I’ve got a complicated relationship with my name. Growing up, there were probably a dozen Matts and Matthews in my grade, and I had to navigate that crappy feeling of not being unique. On the other hand, my family was the only Jewish family in the rural part of Maryland where I lived, so there were no other Goldbergs (or Goldmans or Silverbergs). I only found out that Matthew Goldberg was a super common name later, once I was old enough to use the Internet and could Google myself. If I could go back to being a baby with the ability to choose my own name, I’d likely opt for a different, more eccentric one. At this point, though, I’m so used to the name I’ve been given that changing it feels wrong. As a writer, I’ve thought more than a few times about using a pen name for my work, since it probably helps having a more recognizable name. But doing that also felt too much like I was hiding. It’s a pickle for sure. Maybe I’ll be convinced to use a pen name someday, but until then I’ll just have to be me.

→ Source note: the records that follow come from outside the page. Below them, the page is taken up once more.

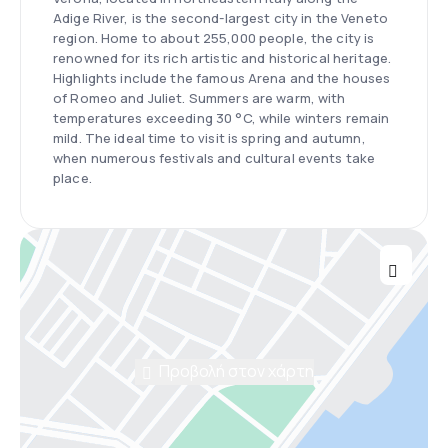
Adige River, is the second-largest city in the Veneto
region. Home to about 255,000 people, the city is
renowned for its rich artistic and historical heritage.
Highlights include the famous Arena and the houses
of Romeo and Juliet. Summers are warm, with
temperatures exceeding 30 °C, while winters remain
mild. The ideal time to visit is spring and autumn,
when numerous festivals and cultural events take
place.
Προβολή στον χάρτη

The gameshow in your flash, Object!, is fictional, but there was a gameshow in the mid-sixties called “The Object Is….” What inspired you to use this format, and was that short-lived Twentieth Century series an influence?
The concept for this piece was somewhat inspired by a gameshow, but not the one(s) you’re thinking of. There’s a fictional gameshow on the comedy 30 Rock called Homonym, where the contestants can never guess the correct definition of a word because it’s always the other one. I’m not sure when the specific idea for Object! popped into my head. For me, story ideas tend to germinate for a while. All I know is that, at some point, I wrote down a snippet about the concept in the notes app of my phone. Later, I revisited the snippet on a long plane ride and tinkered with it a bit. Once I nailed down the specific rules for the gameshow, the gist of the story just flowed naturally from there.

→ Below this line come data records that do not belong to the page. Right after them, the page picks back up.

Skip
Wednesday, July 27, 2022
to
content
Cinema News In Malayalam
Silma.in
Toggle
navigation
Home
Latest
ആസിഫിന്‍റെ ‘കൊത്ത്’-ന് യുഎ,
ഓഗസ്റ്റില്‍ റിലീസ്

One contestant on the Object! gameshow is referred to as a “secretary at a law firm,” which has the interesting effect of putting era into question, as “secretary” is not really a word people use as much anymore to describe people in administrative functions. The story can read contemporary, but it can also read as a throwback. How were you thinking about time as you wrote this?

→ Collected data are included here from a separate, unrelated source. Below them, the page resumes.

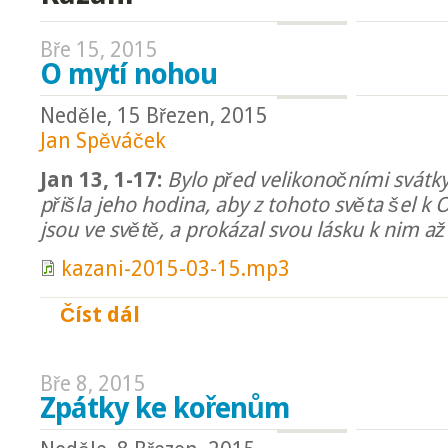
Bře 15, 2015
O mytí nohou
Neděle, 15 Březen, 2015
Jan Spěváček
Jan 13, 1-17:
Bylo před velikonočními svátky.
přišla jeho hodina, aby z tohoto světa šel k Ot
jsou ve světě, a prokázal svou lásku k nim a
kazani-2015-03-15.mp3
Číst dál
O mytí nohou
Bře 8, 2015
Zpátky ke kořenům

I feel like gameshows tend to have a retro vibe given their association with the fifties and sixties, which might’ve informed my use of “secretary.” But in terms of a definitive answer about when this story takes place, I’m not sure there is one. More often than not, my stories take place “out of time” in the sense that they exist in a world that’s recognizable to ours but isn’t quite ours.
Frankly, I struggle with writing completely realist fiction, so dreaming up an alternate world with slightly different rules and social norms helps me be more inventive. Whenever I set a story in the real world (contemporary or otherwise), it has a tendency of being pretty boring to read and even more boring to write.
I love when the speaker is told / asked: “Your fate has been decided. Do you object?” Object is part homophone, as in do you object (disagree), but could also be read as verbing, as in do you object (will you become the object?). There’s so much happening in a short snippet of dialogue. But the real question is: Why does he cheat?
I love playing with language. You’ll usually find my characters misunderstanding each other, misquoting various adages, and generally punning it up. I also find it satisfying to leave the words in my stories up to interpretation. As for your real question, I think it’s deeply human to be curious about how things work. The speaker peeks because, even though he believes he’s got nothing to live for, his desire to understand the world isn’t extinguished. That curiosity is what saves him. It’s like the opposite of being a cat.